Notification of Unreliable Financial Statements

  • Position: Companies should make timely disclosures of any decision of the audit committee, board of directors, or management that any of the company’s previously issued financial statements are no longer reliable.
  • Rationale: This information will affect the valuations that investors place on a company’s securities, and should be disclosed immediately. 

Material Agreements

  • Position: Companies should have to file a copy of any letter of intent and other non-binding agreement in a formal report to investors and regulators without exception, and should provide updates on termination/completion of such agreements.
  • Rationale: Material contracts such as letters of intent to sell or acquire assets could affect the risk/reward dynamics of a company and therefore are of interest to shareowners.
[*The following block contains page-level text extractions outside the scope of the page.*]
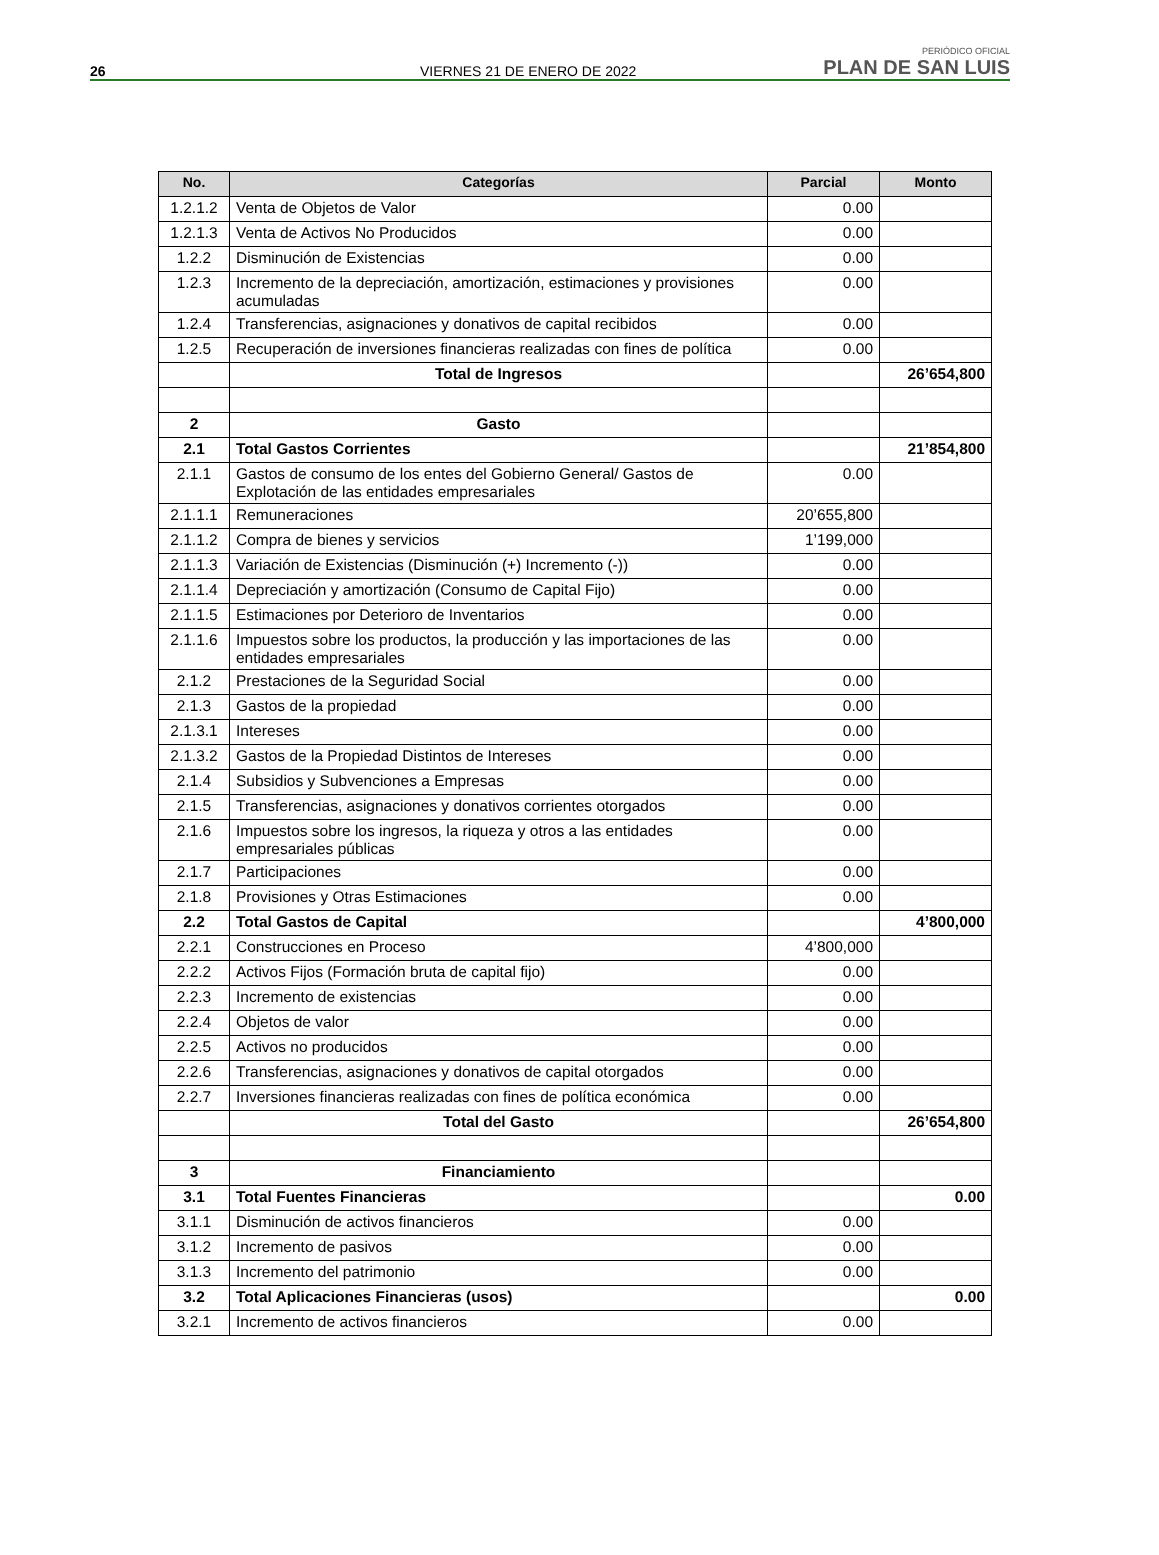26 VIERNES 21 DE ENERO DE 2022 PERIÓDICO OFICIAL
PLAN DE SAN LUIS
| No. | Categorías | Parcial | Monto |
| --- | --- | --- | --- |
| 1.2.1.2 | Venta de Objetos de Valor | 0.00 | |
| 1.2.1.3 | Venta de Activos No Producidos | 0.00 | |
| 1.2.2 | Disminución de Existencias | 0.00 | |
| 1.2.3 | Incremento de la depreciación, amortización, estimaciones y provisiones acumuladas | 0.00 | |
| 1.2.4 | Transferencias, asignaciones y donativos de capital recibidos | 0.00 | |
| 1.2.5 | Recuperación de inversiones financieras realizadas con fines de política | 0.00 | |
| | Total de Ingresos | | 26’654,800 |
| 2 | Gasto | | |
| 2.1 | Total Gastos Corrientes | | 21’854,800 |
| 2.1.1 | Gastos de consumo de los entes del Gobierno General/ Gastos de Explotación de las entidades empresariales | 0.00 | |
| 2.1.1.1 | Remuneraciones | 20’655,800 | |
| 2.1.1.2 | Compra de bienes y servicios | 1’199,000 | |
| 2.1.1.3 | Variación de Existencias (Disminución (+) Incremento (-)) | 0.00 | |
| 2.1.1.4 | Depreciación y amortización (Consumo de Capital Fijo) | 0.00 | |
| 2.1.1.5 | Estimaciones por Deterioro de Inventarios | 0.00 | |
| 2.1.1.6 | Impuestos sobre los productos, la producción y las importaciones de las entidades empresariales | 0.00 | |
| 2.1.2 | Prestaciones de la Seguridad Social | 0.00 | |
| 2.1.3 | Gastos de la propiedad | 0.00 | |
| 2.1.3.1 | Intereses | 0.00 | |
| 2.1.3.2 | Gastos de la Propiedad Distintos de Intereses | 0.00 | |
| 2.1.4 | Subsidios y Subvenciones a Empresas | 0.00 | |
| 2.1.5 | Transferencias, asignaciones y donativos corrientes otorgados | 0.00 | |
| 2.1.6 | Impuestos sobre los ingresos, la riqueza y otros a las entidades empresariales públicas | 0.00 | |
| 2.1.7 | Participaciones | 0.00 | |
| 2.1.8 | Provisiones y Otras Estimaciones | 0.00 | |
| 2.2 | Total Gastos de Capital | | 4’800,000 |
| 2.2.1 | Construcciones en Proceso | 4’800,000 | |
| 2.2.2 | Activos Fijos (Formación bruta de capital fijo) | 0.00 | |
| 2.2.3 | Incremento de existencias | 0.00 | |
| 2.2.4 | Objetos de valor | 0.00 | |
| 2.2.5 | Activos no producidos | 0.00 | |
| 2.2.6 | Transferencias, asignaciones y donativos de capital otorgados | 0.00 | |
| 2.2.7 | Inversiones financieras realizadas con fines de política económica | 0.00 | |
| | Total del Gasto | | 26’654,800 |
| 3 | Financiamiento | | |
| 3.1 | Total Fuentes Financieras | | 0.00 |
| 3.1.1 | Disminución de activos financieros | 0.00 | |
| 3.1.2 | Incremento de pasivos | 0.00 | |
| 3.1.3 | Incremento del patrimonio | 0.00 | |
| 3.2 | Total Aplicaciones Financieras (usos) | | 0.00 |
| 3.2.1 | Incremento de activos financieros | 0.00 | |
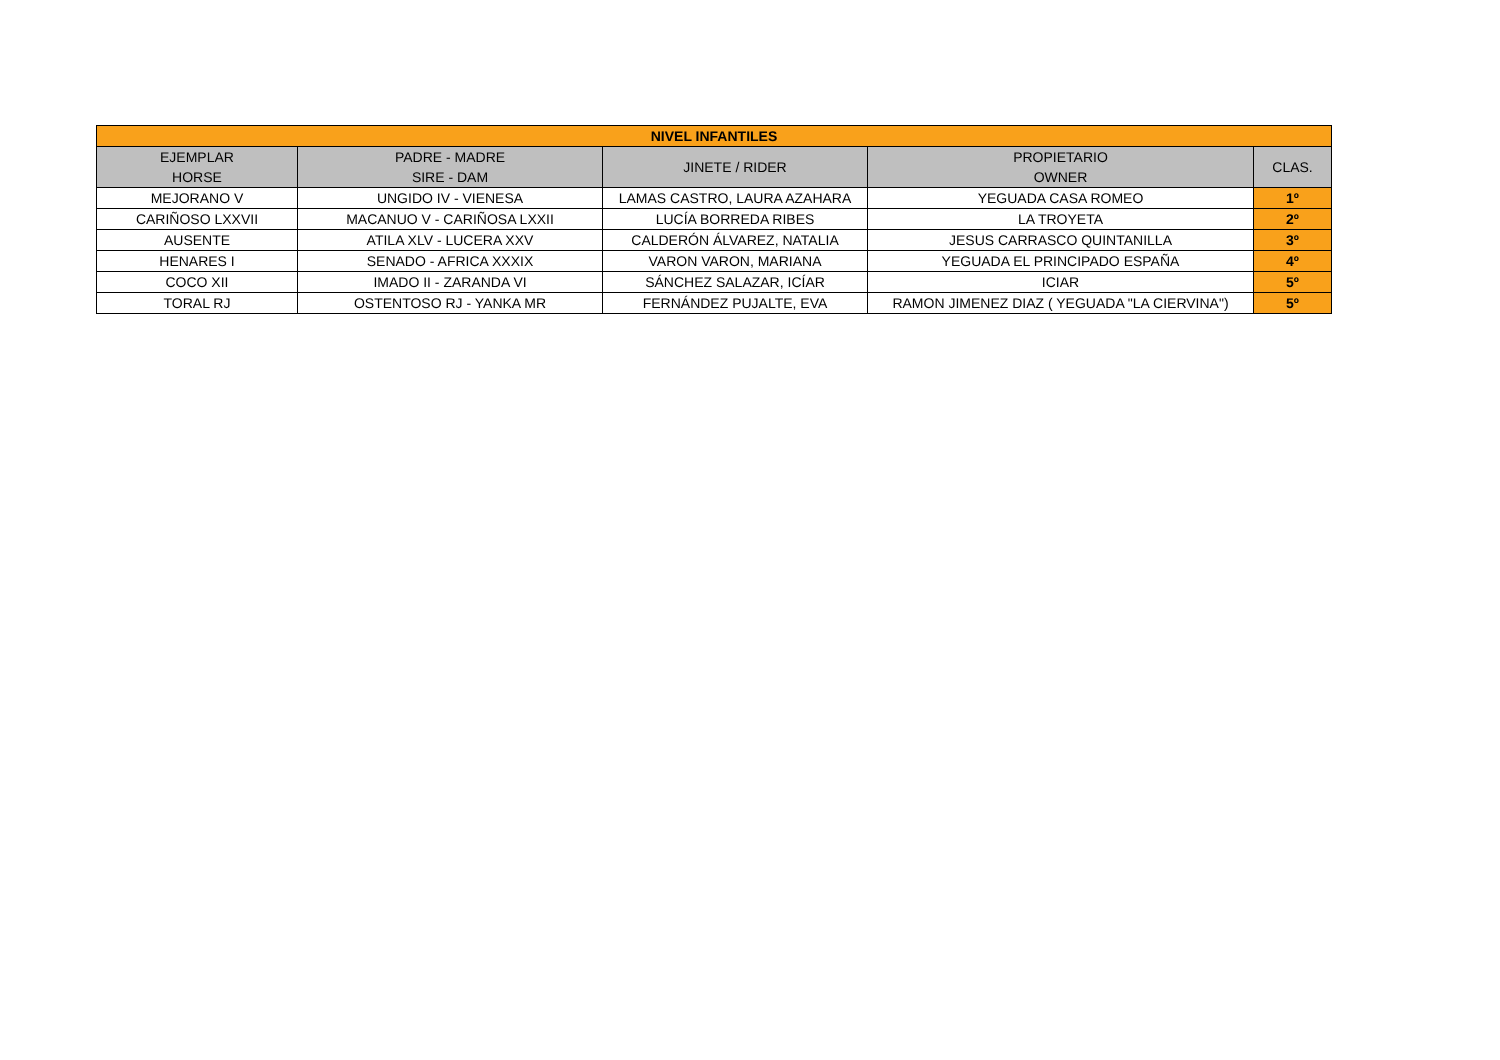| NIVEL INFANTILES | | | | |
| --- | --- | --- | --- | --- |
| EJEMPLAR HORSE | PADRE - MADRE SIRE - DAM | JINETE / RIDER | PROPIETARIO OWNER | CLAS. |
| MEJORANO V | UNGIDO IV - VIENESA | LAMAS CASTRO, LAURA AZAHARA | YEGUADA CASA ROMEO | 1º |
| CARIÑOSO LXXVII | MACANUO V - CARIÑOSA LXXII | LUCÍA BORREDA RIBES | LA TROYETA | 2º |
| AUSENTE | ATILA XLV - LUCERA XXV | CALDERÓN ÁLVAREZ, NATALIA | JESUS CARRASCO QUINTANILLA | 3º |
| HENARES I | SENADO - AFRICA XXXIX | VARON VARON, MARIANA | YEGUADA EL PRINCIPADO ESPAÑA | 4º |
| COCO XII | IMADO II - ZARANDA VI | SÁNCHEZ SALAZAR, ICÍAR | ICIAR | 5º |
| TORAL RJ | OSTENTOSO RJ - YANKA MR | FERNÁNDEZ PUJALTE, EVA | RAMON JIMENEZ DIAZ ( YEGUADA "LA CIERVINA") | 5º |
Disclosures would include when actual transfer of assets occurs, and any important changes to the agreement from its original form. 

Creation of Financial Obligation or Contingency

  • Position: Companies should disclose whenever they or third parties enter into transactions or agreements that create any material direct or contingent financial obligation for the company. 
  • Rationale: Creation of a financial obligation or contingency could impair the ability of the company to generate future cash flow and, consequently, could impair shareowner value. 

Company Debt Covenants

  • Position: Companies should disclose relevant debt covenant information about company debts to the market.
  • Rationale: This type of information will help investors make better-informed investment decisions. Information about company debt covenants will give investors a clearer picture of the potential risk factors in their investments resulting from potential debt defaults. Each market jurisdiction should decide what additional information should be part of any regulatory requirements. 

Disclosing Material Write-Offs or Charges

Position: Companies should have to disclose in a timely manner any material write-off or impairment, restructuring charge, or exit activity, including:

  • The date of the event
  • Description of the course of action taken
  • Reasons for the write-offs or charges
  • Description of the subject assets
  • Estimates of the amount and portion incurred in cash
  • Analysis of the effect on the company and the applicable segment
  • Updates for any material changes in previously disclosed information

Rationale: Investors can use these disclosures to determine the ultimate effect of the write-offs, charges, or impairments on their company’s ability to generate cash flow in the future. 

Notification of Pending Debt Rating Action

  • Position: Companies should have to immediately disclose to the market when they are notified by a rating agency of any initiation, withdrawal, or change in credit rating, including guaranteed or contingent obligations.

    Rationale:
    A credit downgrade can affect not only the price of a company’s debt securities, but also the value of its equity securities. 

Referenced Documents

Position: Companies should have to disclose in a timely manner any material write-off or impairment, restructuring charge, or exit activity, including:

  • The date of the event
  • Description of the course of action taken
  • Reasons for the write-offs or charges
  • Description of the subject assets
  • Estimates of the amount and portion incurred in cash
  • Analysis of the effect on the company and the applicable segment
  • Updates for any material changes in previously disclosed information

Rationale: Investors can use these disclosures to determine the ultimate effect of the write-offs, charges, or impairments on their company’s ability to generate cash flow in the future. 

Dissemination of Company Reports

  • Position: Listed companies should post required company disclosures in a central regulatory information repository and on the companies’ websites, and make the information available in a timely manner to any current or potential investor free of charge.

    Rationale: Such disclosures permit well-informed decision-making. The benefits of disclosure should be weighed against the costs of gathering and reporting such information and of competitive disadvantage from reporting such information.